Modern aviation training emphasizes what regulators call automation management: knowing when to use automation, when to disengage it, and how to step back in cleanly when something goes sideways. Pilots are now required to regularly hand-fly in simulators specifically to keep those skills from atrophying. The FAA’s SAFO 17007explicitly tells airlines to create more opportunities for manual flight. EASA published similar guidance. After Colgan, the U.S. mandated higher minimum pilot training standards by law.

I think we need a software-engineering equivalent. A few half-formed ideas:

Teach automation management explicitly. New engineers shouldn’t just learn how to prompt. They should learn where agents excel, where they fail, and what the failure modes actually look like. The signal that an agent is bullshitting you is a learnable skill, and right now we’re mostly learning it by accident.

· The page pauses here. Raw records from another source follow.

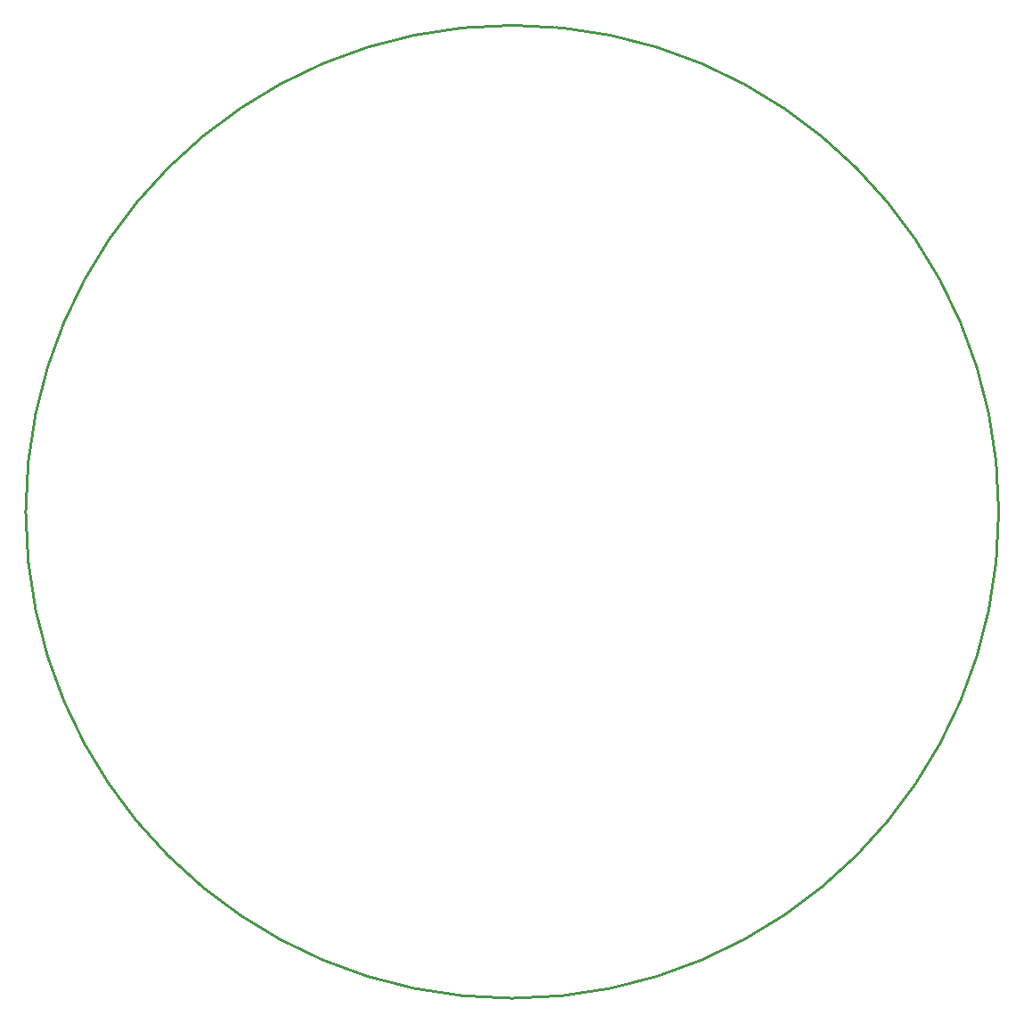
<source format=gm1>
G04*
G04 #@! TF.GenerationSoftware,Altium Limited,Altium Designer,19.1.6 (110)*
G04*
G04 Layer_Color=16711935*
%FSLAX25Y25*%
%MOIN*%
G70*
G01*
G75*
%ADD15C,0.01000*%
D15*
X0Y182113D02*
G03*
X-182113Y0I0J-182113D01*
G01*
X182113D02*
G03*
X0Y182113I-182113J0D01*
G01*
Y-182113D02*
G03*
X182113Y0I0J182113D01*
G01*
X-182113D02*
G03*
X0Y-182113I182113J0D01*
G01*
M02*

</source>
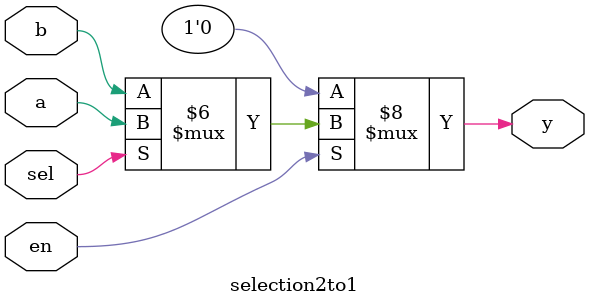
<source format=v>
module selection2to1(

input a,
input b,
input sel,
input en,

output reg y
);

always @(*)begin
	if(en == 1'b1) begin
		 if(sel == 1'b1) y <= a;
		 else				  y <= b;
	end
	else begin
		y <= 0;
	end
end

endmodule

</source>
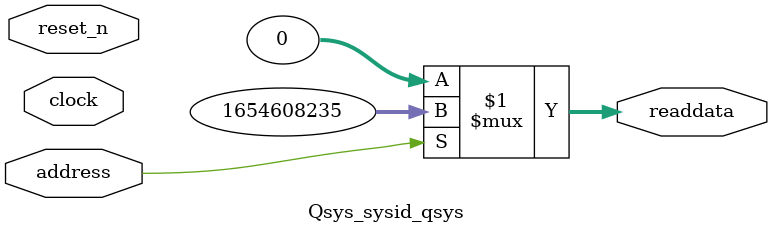
<source format=v>



// synthesis translate_off
`timescale 1ns / 1ps
// synthesis translate_on

// turn off superfluous verilog processor warnings 
// altera message_level Level1 
// altera message_off 10034 10035 10036 10037 10230 10240 10030 

module Qsys_sysid_qsys (
               // inputs:
                address,
                clock,
                reset_n,

               // outputs:
                readdata
             )
;

  output  [ 31: 0] readdata;
  input            address;
  input            clock;
  input            reset_n;

  wire    [ 31: 0] readdata;
  //control_slave, which is an e_avalon_slave
  assign readdata = address ? 1654608235 : 0;

endmodule



</source>
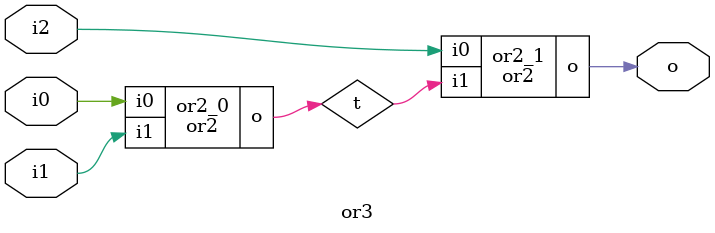
<source format=v>
module and2 (input wire i0, i1, output wire o);
  assign o = i0 & i1;
endmodule

module or2 (input wire i0, i1, output wire o);
  assign o = i0 | i1;
endmodule

module and3 (input wire i0, i1, i2, output wire o);
   wire t;
   and2 and2_0 (i0, i1, t);
   and2 and2_1 (i2, t, o);
endmodule

module or3 (input wire i0, i1, i2, output wire o);
   wire t;
   or2 or2_0 (i0, i1, t);
   or2 or2_1 (i2, t, o);
endmodule
</source>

Manual flying days. One day a week, or even one day a month, where you write code without an agent. Not as performative Luddism, but as a deliberate gym session for the skills that go soft when you don’t use them. Pilots don’t hand-fly because they distrust autopilots. They hand-fly because they know the day will come when they have to.

Hard cases on hard mode. When something is genuinely tricky (a subtle concurrency bug, a weird performance regression, a piece of business logic with a lot of state) close the agent and reason through it yourself first. Even if you eventually hand it off. The thinking is the workout.

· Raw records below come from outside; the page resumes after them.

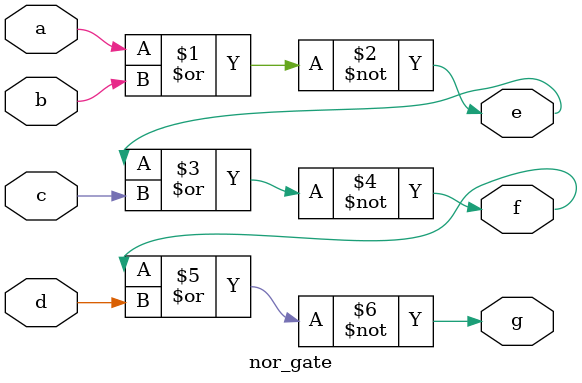
<source format=v>
`timescale 1ns / 1ps

module nor_gate(
    input a,
    input b,
    input c,
    input d,
    output e,
    output f,
    output g
    );

assign e=~(a|b);
assign f=~(e|c);
assign g=~(f|d);

endmodule
</source>
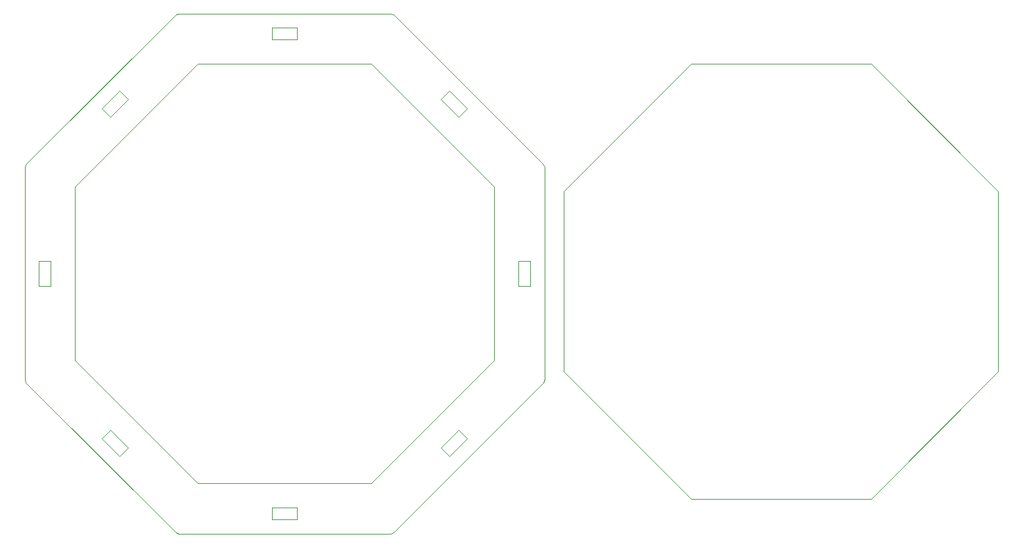
<source format=gbr>
%TF.GenerationSoftware,KiCad,Pcbnew,8.0.1*%
%TF.CreationDate,2024-04-23T14:00:23-07:00*%
%TF.ProjectId,week4PCB,7765656b-3450-4434-922e-6b696361645f,rev?*%
%TF.SameCoordinates,Original*%
%TF.FileFunction,Profile,NP*%
%FSLAX46Y46*%
G04 Gerber Fmt 4.6, Leading zero omitted, Abs format (unit mm)*
G04 Created by KiCad (PCBNEW 8.0.1) date 2024-04-23 14:00:23*
%MOMM*%
%LPD*%
G01*
G04 APERTURE LIST*
%TA.AperFunction,Profile*%
%ADD10C,0.100000*%
%TD*%
G04 APERTURE END LIST*
D10*
X87816234Y10000000D02*
X110183766Y10000000D01*
X72000000Y25816234D02*
X87816234Y10000000D01*
X72000000Y48183766D02*
X72000000Y25816234D01*
X87816234Y64000000D02*
X72000000Y48183766D01*
X110183766Y64000000D02*
X87816234Y64000000D01*
X126000000Y48183766D02*
X110183766Y64000000D01*
X126000000Y25816234D02*
X126000000Y48183766D01*
X110183766Y10000000D02*
X126000000Y25816234D01*
X132515980Y50655893D02*
X132515980Y23543020D01*
X132363739Y51023435D02*
X132515980Y50655893D01*
X113051390Y70335784D02*
X132363739Y51023435D01*
X112683848Y70488025D02*
X113051390Y70335784D01*
X85372062Y70488025D02*
X112683848Y70488025D01*
X85004520Y70335784D02*
X85372062Y70488025D01*
X65692172Y51023435D02*
X85004520Y70335784D01*
X65539931Y50655893D02*
X65692172Y51023435D01*
X65539931Y23344107D02*
X65539931Y50655893D01*
X65692172Y22976565D02*
X65539931Y23344107D01*
X85004520Y3664216D02*
X65692172Y22976565D01*
X85372062Y3511975D02*
X85004520Y3664216D01*
X112683848Y3511975D02*
X85372062Y3511975D01*
X113051390Y3664216D02*
X112683848Y3511975D01*
X132363739Y22976565D02*
X113051390Y3664216D01*
X132380017Y23000017D02*
X132363739Y22976565D01*
X132395478Y23024014D02*
X132380017Y23000017D01*
X132410105Y23048530D02*
X132395478Y23024014D01*
X132423879Y23073535D02*
X132410105Y23048530D01*
X132436784Y23098998D02*
X132423879Y23073535D01*
X132448805Y23124891D02*
X132436784Y23098998D01*
X132459929Y23151182D02*
X132448805Y23124891D01*
X132470140Y23177841D02*
X132459929Y23151182D01*
X132479429Y23204835D02*
X132470140Y23177841D01*
X132487783Y23232132D02*
X132479429Y23204835D01*
X132495192Y23259701D02*
X132487783Y23232132D01*
X132501648Y23287509D02*
X132495192Y23259701D01*
X132507144Y23315522D02*
X132501648Y23287509D01*
X132511672Y23343708D02*
X132507144Y23315522D01*
X132515228Y23372033D02*
X132511672Y23343708D01*
X132517806Y23400464D02*
X132515228Y23372033D01*
X132519405Y23428966D02*
X132517806Y23400464D01*
X132520022Y23457507D02*
X132519405Y23428966D01*
X132519656Y23486052D02*
X132520022Y23457507D01*
X132518308Y23514567D02*
X132519656Y23486052D01*
X132515980Y23543020D02*
X132518308Y23514567D01*
X151402020Y8000000D02*
X174597980Y8000000D01*
X135000000Y24402020D02*
X151402020Y8000000D01*
X135000000Y47597980D02*
X135000000Y24402020D01*
X151402020Y64000000D02*
X135000000Y47597980D01*
X174597980Y64000000D02*
X151402020Y64000000D01*
X191000000Y47597980D02*
X174597980Y64000000D01*
X191000000Y24402020D02*
X191000000Y47597980D01*
X174597980Y8000000D02*
X191000000Y24402020D01*
X100625000Y5330232D02*
X97375000Y5330232D01*
X100625000Y6855971D02*
X100625000Y5330232D01*
X97375000Y6855971D02*
X100625000Y6855971D01*
X97375000Y5330232D02*
X97375000Y6855971D01*
X122542956Y15755141D02*
X120244859Y13457044D01*
X121464096Y16834001D02*
X122542956Y15755141D01*
X119165999Y14535904D02*
X121464096Y16834001D01*
X120244859Y13457044D02*
X119165999Y14535904D01*
X130669768Y38625000D02*
X130669768Y35375000D01*
X129144029Y38625000D02*
X130669768Y38625000D01*
X129144029Y35375000D02*
X129144029Y38625000D01*
X130669768Y35375000D02*
X129144029Y35375000D01*
X120244859Y60542956D02*
X122542956Y58244859D01*
X119165999Y59464096D02*
X120244859Y60542956D01*
X121464096Y57165999D02*
X119165999Y59464096D01*
X122542956Y58244859D02*
X121464096Y57165999D01*
X97375000Y68669768D02*
X100625000Y68669768D01*
X97375000Y67144029D02*
X97375000Y68669768D01*
X100625000Y67144029D02*
X97375000Y67144029D01*
X100625000Y68669768D02*
X100625000Y67144029D01*
X75457044Y58244859D02*
X77755141Y60542956D01*
X76535904Y57165999D02*
X75457044Y58244859D01*
X78834001Y59464096D02*
X76535904Y57165999D01*
X77755141Y60542956D02*
X78834001Y59464096D01*
X67330232Y35375000D02*
X67330232Y38625000D01*
X68855971Y35375000D02*
X67330232Y35375000D01*
X68855971Y38625000D02*
X68855971Y35375000D01*
X67330232Y38625000D02*
X68855971Y38625000D01*
X77755141Y13457044D02*
X75457044Y15755141D01*
X78834001Y14535904D02*
X77755141Y13457044D01*
X76535904Y16834001D02*
X78834001Y14535904D01*
X75457044Y15755141D02*
X76535904Y16834001D01*
M02*

</source>
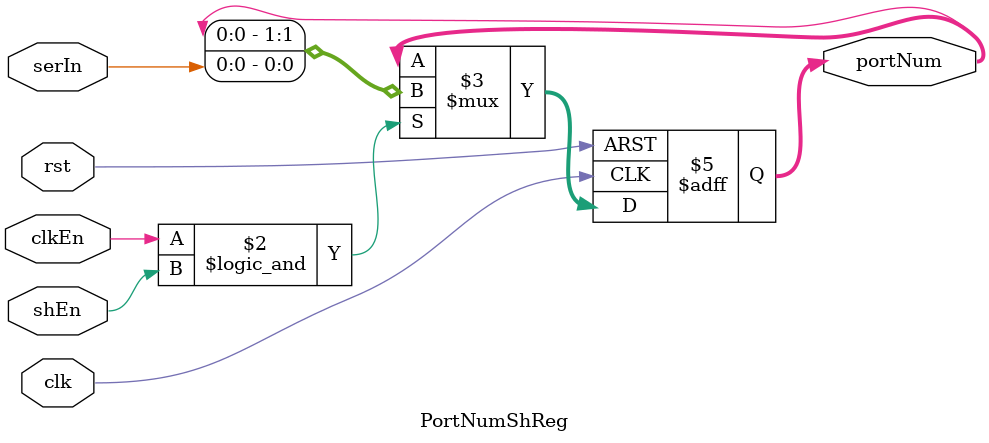
<source format=v>
module PortNumShReg(
    input clk, rst, clkEn, serIn, shEn,
    output reg [1:0] portNum
);

    always @(posedge clk, posedge rst) begin
        if (rst) begin
            portNum <= 2'b00;
        end
        else if (clkEn && shEn) begin
            portNum <= {portNum[0], serIn};
        end
        
    end

endmodule

</source>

A simulator for engineers. This is the one I haven’t seen anyone build, and I think there’s a real gap. Pilots have flight simulators where they can practice engine failures, instrument failures, every kind of off-nominal scenario. We have LeetCode and toy puzzles. What we don’t have is a realistic environment for practicing the actual skill that’s atrophying. Debugging unfamiliar production-like code, reasoning about state in a real system, recovering from a nasty incident without help. Someone should build that. (Hit me up if you already are. I would be very eager to try this.)

The Boring Conclusion

I’m not anti-AI. I’m writing this in an editor with an agent open in the next pane. The tools are real, the gains are real, and the people telling you to throw them out are wrong.

But the gains aren’t free. Aviation got a thirty-year head start on figuring this out, paid for it in lives, and eventually arrived at a stable answer: the automation stays, the humans stay sharp, and the training adapts to the new reality. We’re somewhere in the messy middle of that same arc, except our crashes are silent, distributed across a thousand subtly broken systems, and won’t show up on the news most of the time.

The senior engineers we’ll need in five years are the ones who stay sharp now. Don’t let the autopilot fly the whole flight.